O setubalense Carlos Cardoso era o treinador de O Elvas: «Estamos a fazer figura na taça. Depois de eliminarmos o Belenenses (da 1.ª divisão), empatar agora com o Sporting, e forçá-lo a jogar em Elvas…» E, já perspetivando esse jogo, atirou: «Como diz o alfaiate: 'ao pé do pano é que se talha a obra'!»

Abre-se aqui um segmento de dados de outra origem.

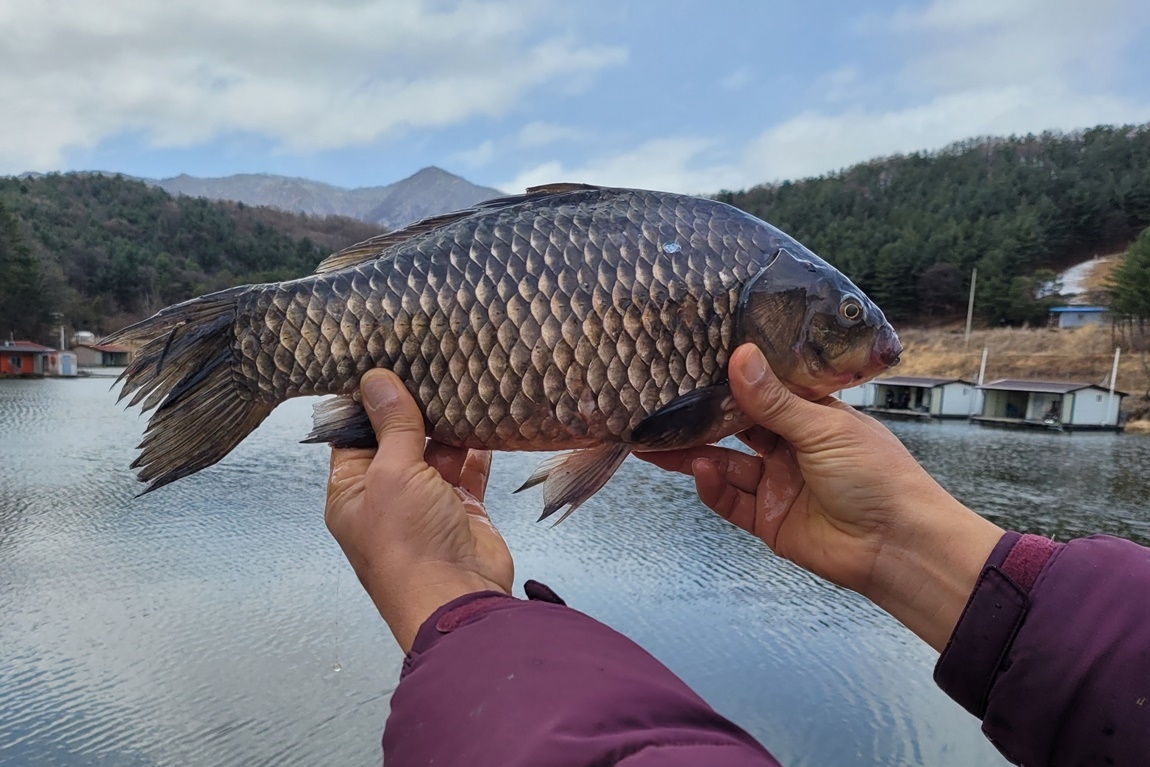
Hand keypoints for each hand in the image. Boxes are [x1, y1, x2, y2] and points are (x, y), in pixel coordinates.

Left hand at [325, 369, 513, 652]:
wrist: (457, 597)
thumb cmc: (407, 541)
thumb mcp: (392, 473)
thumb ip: (392, 425)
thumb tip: (377, 380)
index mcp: (351, 490)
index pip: (352, 435)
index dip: (368, 402)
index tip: (385, 362)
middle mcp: (386, 495)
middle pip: (396, 440)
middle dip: (413, 408)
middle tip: (429, 362)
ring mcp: (426, 503)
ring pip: (435, 452)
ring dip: (447, 425)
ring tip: (459, 381)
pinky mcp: (463, 508)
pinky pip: (467, 469)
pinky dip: (475, 447)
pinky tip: (484, 416)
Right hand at [638, 344, 1001, 650]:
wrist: (898, 546)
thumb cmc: (878, 476)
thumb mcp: (823, 428)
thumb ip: (773, 400)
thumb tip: (739, 355)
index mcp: (811, 416)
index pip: (761, 391)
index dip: (728, 380)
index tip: (690, 365)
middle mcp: (790, 448)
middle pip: (734, 430)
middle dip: (698, 420)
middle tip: (656, 407)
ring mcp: (777, 485)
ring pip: (725, 465)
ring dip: (694, 454)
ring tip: (659, 442)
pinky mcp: (768, 520)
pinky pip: (731, 501)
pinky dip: (712, 487)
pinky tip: (701, 472)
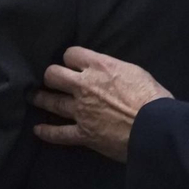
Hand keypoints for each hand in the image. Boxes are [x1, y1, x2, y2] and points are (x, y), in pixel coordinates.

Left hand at [31, 47, 171, 162]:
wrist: (154, 128)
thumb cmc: (152, 98)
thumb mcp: (134, 71)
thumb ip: (114, 69)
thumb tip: (107, 72)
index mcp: (99, 67)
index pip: (71, 54)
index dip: (71, 58)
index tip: (72, 64)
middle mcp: (84, 86)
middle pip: (53, 75)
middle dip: (51, 75)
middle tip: (52, 79)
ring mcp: (80, 110)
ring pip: (52, 101)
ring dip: (42, 99)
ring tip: (34, 97)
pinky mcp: (83, 133)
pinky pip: (59, 134)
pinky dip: (47, 133)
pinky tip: (38, 130)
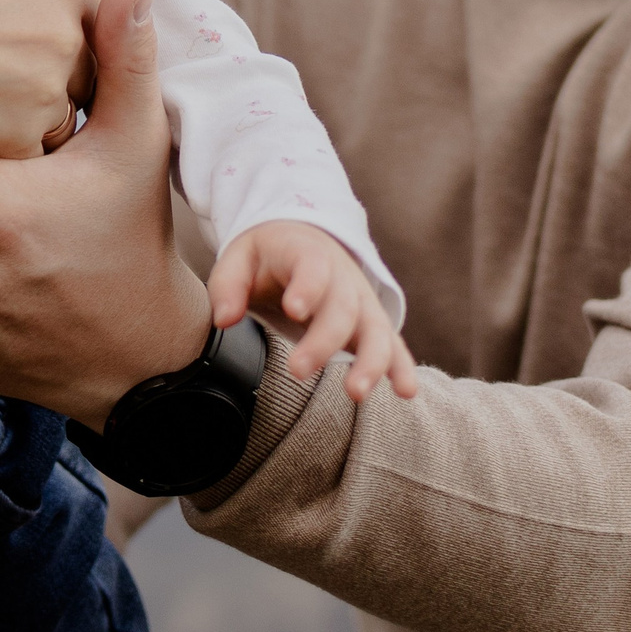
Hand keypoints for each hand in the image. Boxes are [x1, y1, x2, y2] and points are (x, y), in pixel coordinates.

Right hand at [0, 0, 108, 157]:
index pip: (97, 13)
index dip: (52, 20)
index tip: (5, 24)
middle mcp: (66, 39)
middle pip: (83, 68)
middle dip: (46, 68)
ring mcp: (42, 95)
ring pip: (58, 114)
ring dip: (27, 110)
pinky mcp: (13, 144)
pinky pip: (28, 152)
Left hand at [210, 220, 418, 397]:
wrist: (304, 239)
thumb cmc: (268, 254)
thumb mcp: (240, 256)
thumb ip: (228, 285)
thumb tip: (223, 319)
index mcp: (308, 253)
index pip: (313, 267)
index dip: (308, 286)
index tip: (294, 309)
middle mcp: (343, 277)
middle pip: (342, 308)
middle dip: (324, 341)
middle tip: (298, 370)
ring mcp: (362, 301)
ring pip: (375, 330)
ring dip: (370, 361)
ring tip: (356, 392)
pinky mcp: (371, 323)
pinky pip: (392, 344)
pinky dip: (401, 366)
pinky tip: (406, 391)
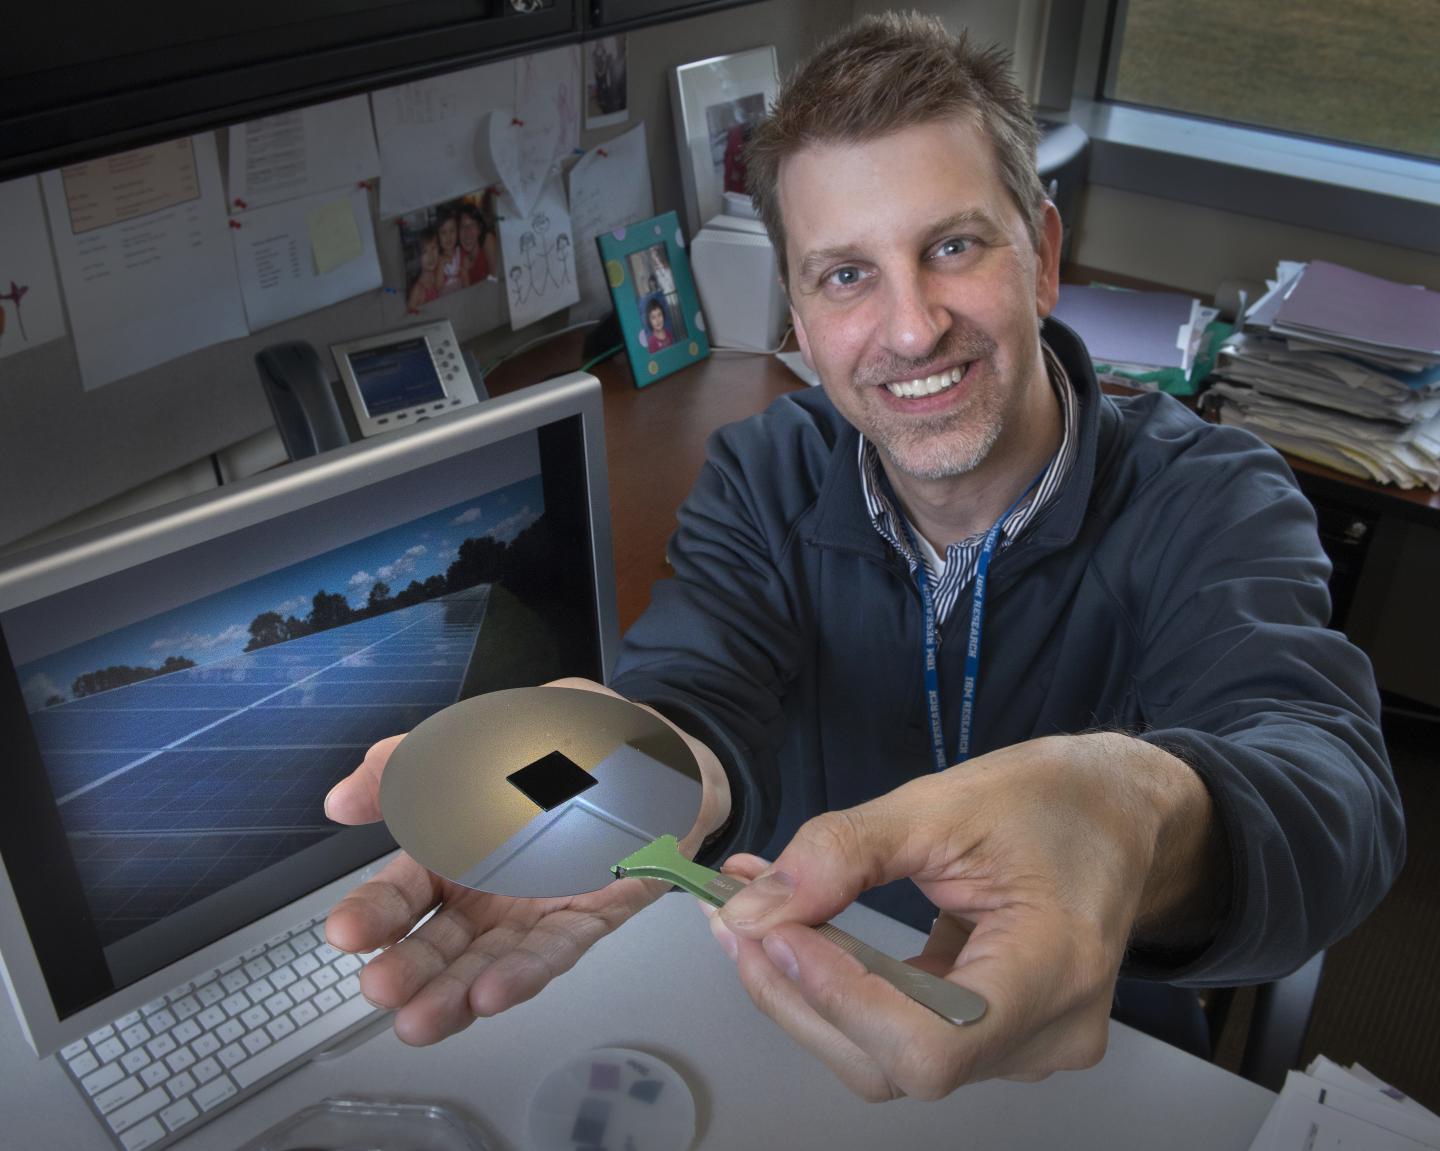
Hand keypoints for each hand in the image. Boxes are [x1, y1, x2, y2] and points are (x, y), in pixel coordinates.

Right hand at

Naquele tempo, quando os jogos (da Taça de Portugal) terminavam empatados (após prolongamento), eram repetidos em casa do adversário. Por isso, o Sporting teve de ir a Elvas disputar a eliminatória. Tratou-se de uma jornada memorável. Apesar de ter sido numa quarta-feira, compareceram mais de 10 mil pessoas, lotação esgotadíssima, com gente a extravasar das bancadas do Estádio Municipal. Além da multidão que, no exterior, arranjou local de observação nas zonas circundantes. O Sporting venceu a eliminatória (2-0, golos de Sousa e Jaime Pacheco) e O Elvas (da 2.ª divisão) arrecadou receita de 3.500 contos.

Vítor Damas homenageado

Naquele dia, Vítor Damas realizou o seu 600,º jogo oficial pelo Sporting. Acabaria por registar 743 (três anos mais tarde, já com 41 anos), no final da carreira. O seu primeiro jogo oficial foi nos Principiantes, 24 anos antes (exatamente a 4/2/1961). Por isso, o presidente João Rocha, com os vices Alexandre Batista e Octávio Barrosa, desceram ao relvado para lhe entregar uma placa alusiva. «Foi uma grande e agradável surpresa. Quero agradecer à Direção do Sporting por esta distinção e por me fazer lembrar, com prazer, a minha já longa passagem por este grande clube», declarou-nos, então, o mítico guarda-redes, que naquela época havia regressado ao Sporting, depois de oito anos por outras andanças.

É pá! Isto foi há 40 anos… Como o tempo passa!